### Supplied material

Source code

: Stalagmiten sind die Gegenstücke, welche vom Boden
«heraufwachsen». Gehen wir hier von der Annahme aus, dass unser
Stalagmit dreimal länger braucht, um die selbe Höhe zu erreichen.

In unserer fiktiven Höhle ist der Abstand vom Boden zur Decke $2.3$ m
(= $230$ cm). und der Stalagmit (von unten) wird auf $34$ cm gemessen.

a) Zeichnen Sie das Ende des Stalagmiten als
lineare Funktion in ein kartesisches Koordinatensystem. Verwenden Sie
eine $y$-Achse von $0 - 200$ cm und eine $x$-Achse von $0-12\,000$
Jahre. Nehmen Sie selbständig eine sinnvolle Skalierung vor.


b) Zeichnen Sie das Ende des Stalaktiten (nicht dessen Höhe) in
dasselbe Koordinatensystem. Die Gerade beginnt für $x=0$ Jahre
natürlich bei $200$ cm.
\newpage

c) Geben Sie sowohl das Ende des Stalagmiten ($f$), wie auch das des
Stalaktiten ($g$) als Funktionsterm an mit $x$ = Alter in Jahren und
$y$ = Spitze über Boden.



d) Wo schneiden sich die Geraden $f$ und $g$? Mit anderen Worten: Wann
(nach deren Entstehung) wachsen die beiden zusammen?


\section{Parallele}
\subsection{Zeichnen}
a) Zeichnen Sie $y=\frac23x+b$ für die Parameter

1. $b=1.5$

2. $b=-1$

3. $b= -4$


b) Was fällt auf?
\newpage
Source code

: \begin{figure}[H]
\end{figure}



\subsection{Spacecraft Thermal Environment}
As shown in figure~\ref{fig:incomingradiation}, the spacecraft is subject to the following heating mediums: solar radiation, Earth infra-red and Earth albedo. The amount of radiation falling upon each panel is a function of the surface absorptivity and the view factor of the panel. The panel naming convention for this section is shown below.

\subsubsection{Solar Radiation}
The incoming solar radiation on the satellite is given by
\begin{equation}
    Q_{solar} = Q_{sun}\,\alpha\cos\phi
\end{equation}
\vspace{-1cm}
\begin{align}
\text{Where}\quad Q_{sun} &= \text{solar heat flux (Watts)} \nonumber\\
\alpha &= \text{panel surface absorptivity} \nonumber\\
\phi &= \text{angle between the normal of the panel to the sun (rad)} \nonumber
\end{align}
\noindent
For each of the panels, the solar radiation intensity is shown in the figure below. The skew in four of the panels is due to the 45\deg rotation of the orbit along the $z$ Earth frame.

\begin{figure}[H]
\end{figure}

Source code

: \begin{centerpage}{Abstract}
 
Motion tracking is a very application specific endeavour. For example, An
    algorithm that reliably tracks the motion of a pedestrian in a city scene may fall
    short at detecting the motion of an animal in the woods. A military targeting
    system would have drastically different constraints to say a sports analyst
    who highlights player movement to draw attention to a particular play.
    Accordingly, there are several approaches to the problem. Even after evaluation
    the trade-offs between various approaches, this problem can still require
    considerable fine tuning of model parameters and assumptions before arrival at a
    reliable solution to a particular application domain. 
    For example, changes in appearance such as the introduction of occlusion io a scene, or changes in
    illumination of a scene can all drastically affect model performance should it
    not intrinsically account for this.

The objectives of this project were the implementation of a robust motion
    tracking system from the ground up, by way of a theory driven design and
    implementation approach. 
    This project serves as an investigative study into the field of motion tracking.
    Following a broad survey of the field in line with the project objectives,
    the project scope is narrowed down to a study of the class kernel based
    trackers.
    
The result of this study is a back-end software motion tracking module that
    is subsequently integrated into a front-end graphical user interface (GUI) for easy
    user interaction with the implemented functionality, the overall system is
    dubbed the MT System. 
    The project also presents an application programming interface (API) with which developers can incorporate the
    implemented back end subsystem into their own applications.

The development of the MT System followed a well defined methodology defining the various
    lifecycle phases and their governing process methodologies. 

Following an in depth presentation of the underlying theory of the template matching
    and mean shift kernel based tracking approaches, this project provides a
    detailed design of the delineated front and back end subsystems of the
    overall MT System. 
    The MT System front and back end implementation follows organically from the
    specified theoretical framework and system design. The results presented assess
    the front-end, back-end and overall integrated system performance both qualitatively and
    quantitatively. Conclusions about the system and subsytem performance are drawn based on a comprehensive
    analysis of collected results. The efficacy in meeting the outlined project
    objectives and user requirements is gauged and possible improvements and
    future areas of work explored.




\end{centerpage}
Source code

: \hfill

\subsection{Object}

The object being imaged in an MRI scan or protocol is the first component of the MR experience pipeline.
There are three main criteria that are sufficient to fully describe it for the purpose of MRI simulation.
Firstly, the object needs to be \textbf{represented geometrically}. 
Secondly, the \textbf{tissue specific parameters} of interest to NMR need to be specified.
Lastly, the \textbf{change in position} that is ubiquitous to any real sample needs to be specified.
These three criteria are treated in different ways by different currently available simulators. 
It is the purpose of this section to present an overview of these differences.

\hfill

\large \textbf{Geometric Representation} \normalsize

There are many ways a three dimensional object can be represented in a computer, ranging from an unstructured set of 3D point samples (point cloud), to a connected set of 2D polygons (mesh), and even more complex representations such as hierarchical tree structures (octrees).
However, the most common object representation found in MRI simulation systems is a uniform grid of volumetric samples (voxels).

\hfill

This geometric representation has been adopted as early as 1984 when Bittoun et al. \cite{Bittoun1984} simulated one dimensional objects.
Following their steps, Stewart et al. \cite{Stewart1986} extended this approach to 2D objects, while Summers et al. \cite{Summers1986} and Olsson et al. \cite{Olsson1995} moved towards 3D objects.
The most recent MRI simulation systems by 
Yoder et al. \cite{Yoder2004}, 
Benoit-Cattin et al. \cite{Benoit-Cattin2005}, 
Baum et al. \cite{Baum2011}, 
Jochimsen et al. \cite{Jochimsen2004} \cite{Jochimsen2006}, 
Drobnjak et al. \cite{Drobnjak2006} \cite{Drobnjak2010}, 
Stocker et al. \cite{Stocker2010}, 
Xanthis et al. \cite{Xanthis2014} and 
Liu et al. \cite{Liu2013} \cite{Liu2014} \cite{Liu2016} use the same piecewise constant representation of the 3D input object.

######

[Exercise brief] Your output should be the lines from the one with "Yoder et al." through the end of the records above, copied exactly.

[Expected answer]
Yoder et al. \cite{Yoder2004}, 
Benoit-Cattin et al. \cite{Benoit-Cattin2005}, 
Baum et al. \cite{Baum2011}, 
Jochimsen et al. \cite{Jochimsen2004} \cite{Jochimsen2006}, 
Drobnjak et al. \cite{Drobnjak2006} \cite{Drobnjak2010}, 
Stocker et al. \cite{Stocker2010}, 
Xanthis et al. \cite{Xanthis2014} and 
Liu et al. \cite{Liu2013} \cite{Liu2014} \cite{Liu2016} use the same piecewise constant representation of the 3D input object.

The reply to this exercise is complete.